Various types of inconsistencies may occur in spatial information like:

1.) Uncertainty: It occurs due to lack of information about the object. For example. If we dont know the distance between NOIDA and AGRA then we cannot calculate the time taken to travel from NOIDA to AGRA.

2.) Incompletion: It refers to the situation where some data values are missing. Example missing road in map.

3.) Inconsistency: It refers to the existence of two contradictory values of a single object. Example NOIDA is 150 km from AGRA and NOIDA is 200 km from AGRA.

IX.) SPATIAL DATA MINING

Spatial data mining refers to the process of the retrieval of information or patterns that are not explicitly stored in the spatial databases. Spatial data mining methods are used for the better understanding of spatial data, identifying the relationships between spatial data and non- spatial data, query optimization in spatial databases etc.

Statistical Spatial analysis is the most commonly and widely used data mining technique. It assumes that the spatial data are independent which in fact is not true as the spatial data are interrelated with their neighboring objects. Statistical method cannot handle symbolic values and non linear rules and are also very costly in the result computation. Several Machine learning techniques like learning from examples and generalization and specialization are used in spatial data mining.

__Data extract__.
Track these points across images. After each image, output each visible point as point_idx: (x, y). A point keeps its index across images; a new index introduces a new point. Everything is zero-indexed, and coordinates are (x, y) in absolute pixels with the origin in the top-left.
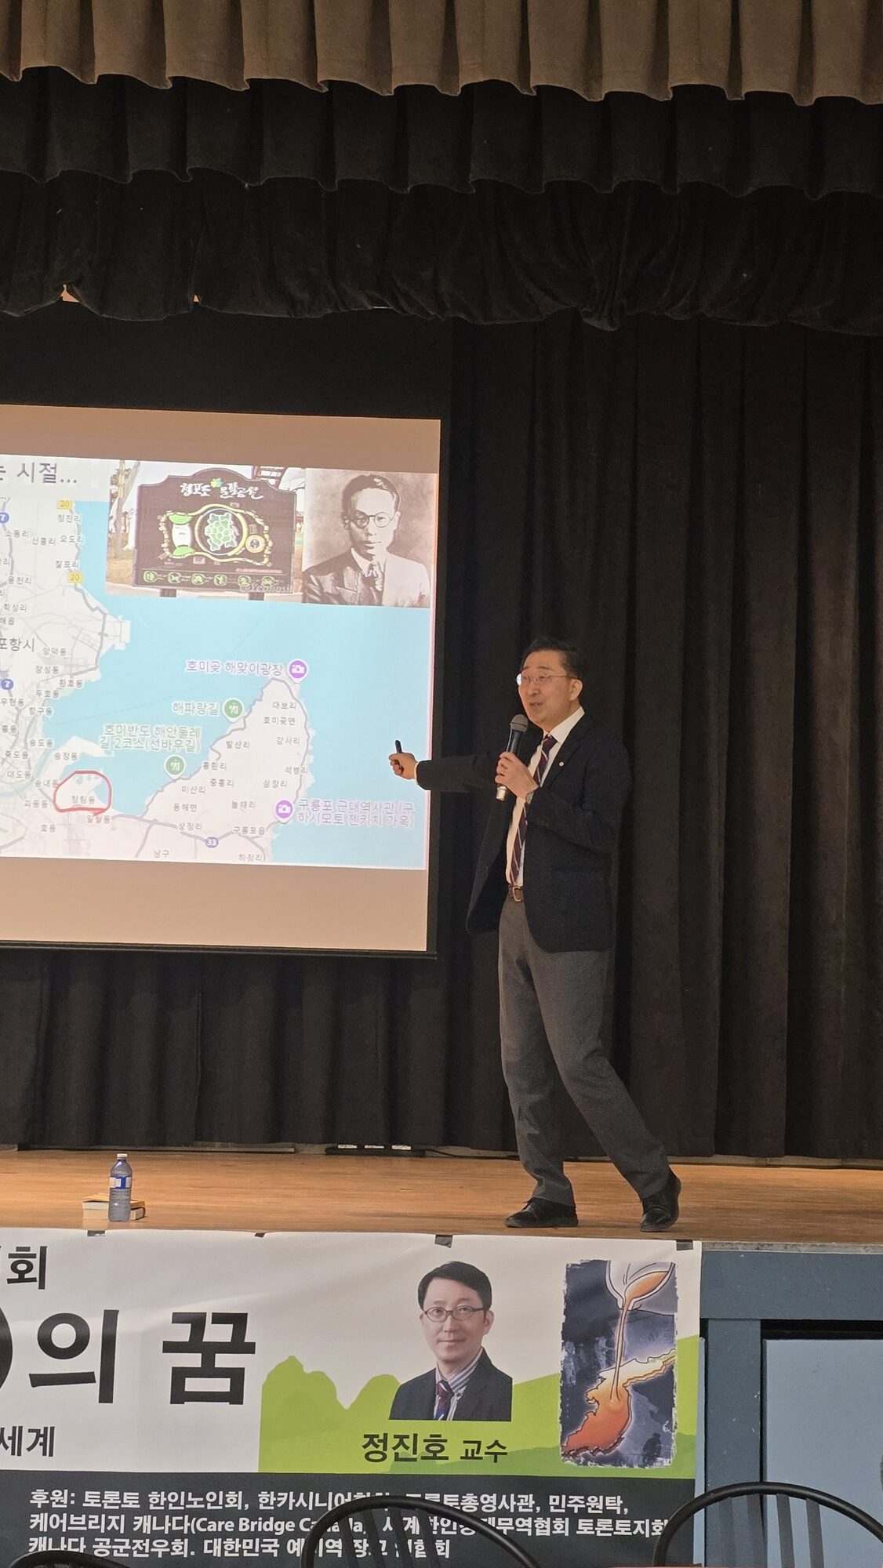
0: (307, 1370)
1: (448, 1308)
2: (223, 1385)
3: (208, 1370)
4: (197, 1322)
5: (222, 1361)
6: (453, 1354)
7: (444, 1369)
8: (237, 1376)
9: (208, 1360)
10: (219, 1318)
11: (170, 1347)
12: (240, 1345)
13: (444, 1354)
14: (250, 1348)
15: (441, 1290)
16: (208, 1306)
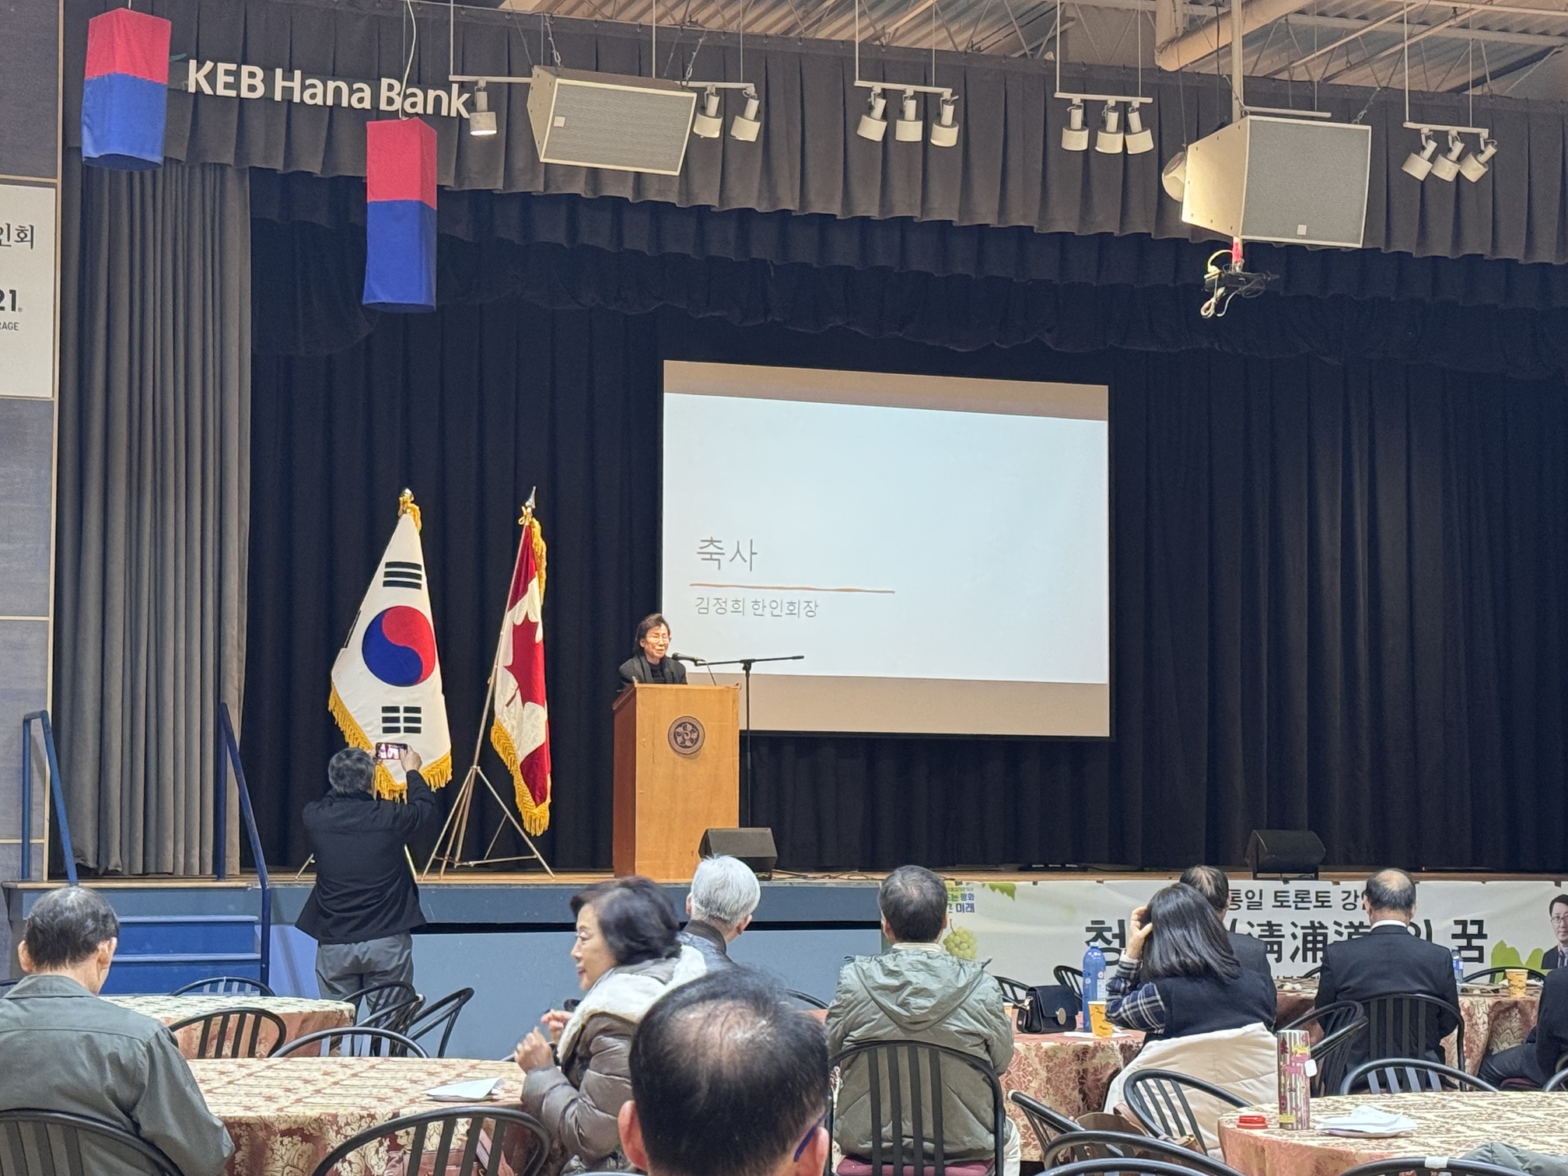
0: (1508, 947)
1: (1561, 916)
2: (1475, 954)
3: (1469, 947)
4: (1464, 923)
5: (1475, 942)
6: (1564, 938)
7: (1561, 945)
8: (1480, 949)
9: (1469, 943)
10: (1473, 922)
11: (1455, 936)
12: (1481, 935)
13: (1561, 938)
14: (1484, 937)
15: (1559, 908)
16: (1468, 918)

__Work item A__.
In the spatial data passage:
(i) What example does it give of incompletion?
(ii) What does spatial data mining retrieve?
(iii) Which data mining technique does it call the most commonly and widely used?
__Work item B__.
Write what follows the last sentence of the spatial data passage.

__Exercise output A__.
(i) A missing road in a map.
(ii) Information or patterns that are not explicitly stored in the spatial databases.
(iii) Statistical spatial analysis.

__Exercise output B__.
X.) SPATIAL DATA MINING ARCHITECTURE

Matheus architecture is the most general and widely used architecture in spatial data mining. This architecture is user controlled. All the predefined information about the objects is stored in the knowledge base which is fetched by the DB interface for query optimization. The information which is useful for the pattern recognition is decided by the Focus Component and fed as input to the pattern extraction. The output is then monitored and evaluated by Evaluation module and duplicate values are removed. All the components interact

using the Controller. The data mining architecture is shown in figure 3.

Geographic data consists of the spatial objects and the non spatial information about these objects (which can be stored in database as a pointer to the spatial description of object). Spatial data is characterised by geometric as well as topological characteristics where geometric characteristics involve the information about length, area, perimeter etc and topological characteristics include the information about neighbours, intrsection etc.

XI.) SPATIAL DATA MINING METHODS

Various methods have been designed for mining the data related to geometric space like points, polygon, rectangles, network and other complex objects. There are various kinds of rules associated with spatial data mining.

a.) Characteristic Rule: It refers to the general description of object data. Example rule describing the general price range of shops in various geographic regions of a city.

b.) Discriminant Rule: It refers to the properties or features that distinguish one object from other. Example the comparison of the various shops prices in different regions.

c.) Association Rule: It refers to the association of one object with other.

XII.) GENERALIZATION BASED MINING

Learning from examples when used in combination with generalization technique is used for mining the small databases.It is not suitable for mining large spatial databases due to the complexity of the algorithms as algorithms are exponential in the number of examples and noisy data is not handled by algorithms efficiently.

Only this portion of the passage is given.